THE TASK - Write out again, word for word, the lines below from the line that holds "right wrist: (31, 205)" through the line that holds "right ankle: (104, 187)", omitting pictures.

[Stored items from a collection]
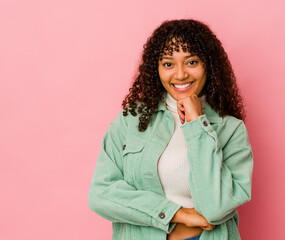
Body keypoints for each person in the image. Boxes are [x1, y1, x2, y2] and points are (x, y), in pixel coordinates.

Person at [88, 19, 253, 240]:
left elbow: (216, 207)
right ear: (156, 69)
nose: (181, 74)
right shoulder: (131, 119)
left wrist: (197, 124)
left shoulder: (231, 129)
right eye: (168, 64)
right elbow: (100, 194)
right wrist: (178, 214)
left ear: (209, 65)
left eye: (192, 62)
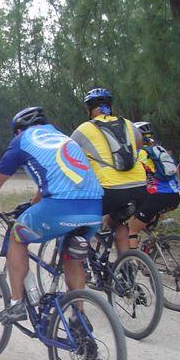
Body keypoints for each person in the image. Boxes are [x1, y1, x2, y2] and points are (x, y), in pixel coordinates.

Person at [0, 107, 103, 323]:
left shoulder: (23, 140)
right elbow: (52, 180)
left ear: (18, 130)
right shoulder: (63, 138)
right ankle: (79, 317)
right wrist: (31, 205)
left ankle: (17, 303)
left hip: (61, 205)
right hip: (94, 208)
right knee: (71, 255)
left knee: (16, 237)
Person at [70, 88, 147, 255]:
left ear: (89, 109)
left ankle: (81, 266)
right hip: (141, 187)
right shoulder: (129, 124)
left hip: (111, 190)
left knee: (76, 220)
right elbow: (139, 146)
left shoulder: (84, 129)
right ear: (110, 107)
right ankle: (126, 270)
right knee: (119, 223)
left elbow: (68, 157)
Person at [127, 121, 180, 248]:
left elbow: (132, 178)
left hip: (157, 197)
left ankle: (133, 264)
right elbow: (175, 172)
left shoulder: (140, 154)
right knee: (148, 222)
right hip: (174, 197)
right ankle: (154, 246)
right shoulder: (161, 151)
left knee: (132, 229)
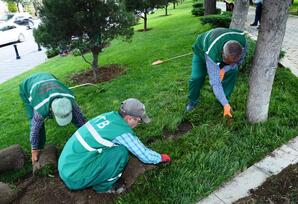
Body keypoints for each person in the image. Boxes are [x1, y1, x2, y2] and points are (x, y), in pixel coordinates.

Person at [58, 98, 171, 193]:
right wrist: (160, 158)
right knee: (120, 153)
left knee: (113, 149)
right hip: (75, 177)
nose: (138, 124)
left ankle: (95, 176)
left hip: (66, 164)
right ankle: (104, 187)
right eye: (138, 121)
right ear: (129, 118)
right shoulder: (121, 132)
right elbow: (144, 155)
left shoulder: (109, 116)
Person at [19, 72, 87, 164]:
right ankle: (39, 147)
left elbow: (80, 118)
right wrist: (34, 149)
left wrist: (87, 131)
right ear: (51, 110)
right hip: (27, 85)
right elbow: (34, 130)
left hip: (47, 76)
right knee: (36, 123)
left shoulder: (70, 100)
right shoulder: (40, 110)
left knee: (77, 117)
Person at [186, 27, 247, 117]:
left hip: (218, 50)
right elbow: (215, 82)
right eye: (227, 62)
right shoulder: (212, 52)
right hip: (201, 52)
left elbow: (237, 63)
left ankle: (224, 101)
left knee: (233, 71)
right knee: (197, 77)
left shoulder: (242, 43)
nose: (228, 64)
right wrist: (220, 70)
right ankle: (192, 101)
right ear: (222, 53)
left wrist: (225, 69)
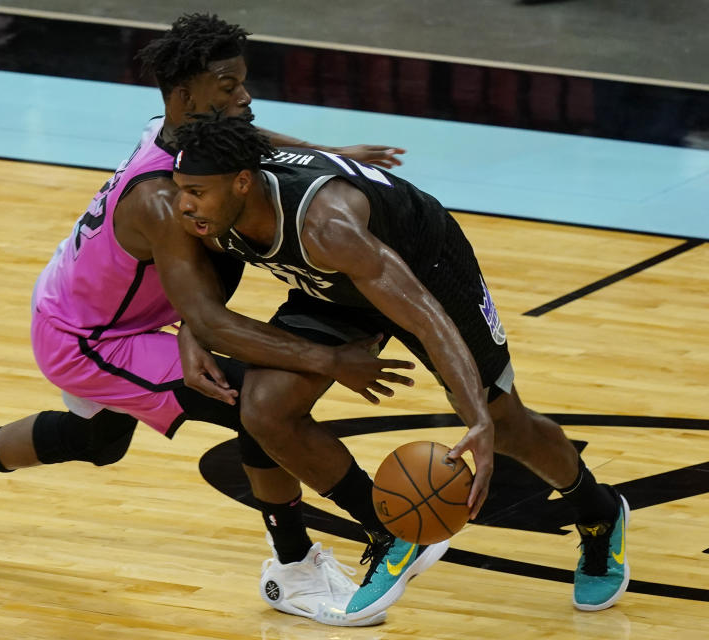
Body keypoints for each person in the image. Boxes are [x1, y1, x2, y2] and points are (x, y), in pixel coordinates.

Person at [0, 13, 409, 627]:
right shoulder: (162, 197)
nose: (244, 97)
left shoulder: (175, 130)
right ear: (187, 96)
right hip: (91, 337)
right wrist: (327, 360)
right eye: (229, 86)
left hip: (78, 302)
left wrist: (333, 154)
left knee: (95, 440)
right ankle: (301, 566)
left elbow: (248, 138)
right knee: (256, 405)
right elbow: (205, 309)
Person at [165, 113, 630, 620]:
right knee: (264, 409)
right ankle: (392, 534)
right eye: (180, 188)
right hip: (334, 284)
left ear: (241, 182)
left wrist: (476, 417)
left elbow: (428, 318)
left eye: (196, 191)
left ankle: (600, 514)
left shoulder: (326, 224)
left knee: (505, 424)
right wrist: (193, 327)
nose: (183, 203)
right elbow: (209, 273)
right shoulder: (209, 208)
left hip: (425, 268)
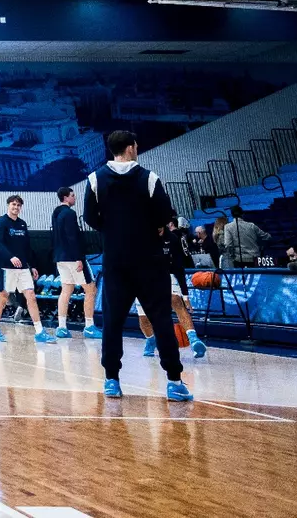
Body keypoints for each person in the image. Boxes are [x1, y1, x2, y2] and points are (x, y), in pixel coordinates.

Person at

SOLUTION TO THE PROBLEM -
right wrist: (31, 205)
left ankle: (17, 303)
left hip: (61, 205)
right hip: (94, 208)
right knee: (71, 255)
left knee: (16, 237)
Person at [70, 88, 147, 255]:
left ear: (89, 109)
left ankle: (81, 266)
right hip: (141, 187)
right shoulder: (129, 124)
left hip: (111, 190)
left knee: (76, 220)
right elbow: (139, 146)
left shoulder: (84, 129)
right ear: (110, 107)
right ankle: (126, 270)
right knee: (119, 223)
left elbow: (68, 157)
Person at [127, 121, 180, 248]:
left elbow: (132, 178)
left hip: (157, 197)
left ankle: (133, 264)
right elbow: (175, 172)
left shoulder: (140, 154)
right knee: (148, 222)
right hip: (174, 197)
right ankle: (154, 246)
right shoulder: (161, 151)
left knee: (132, 229)
Body keypoints for each person in the image. Boxes are [x1, y1, x2, y2] and points are (x, y), in pixel coordinates.

Person at [58, 98, 171, 193]:
right wrist: (160, 158)
right knee: (120, 153)
left knee: (113, 149)
right hip: (75, 177)
nose: (138, 124)
left ankle: (95, 176)
left hip: (66, 164)
right ankle: (104, 187)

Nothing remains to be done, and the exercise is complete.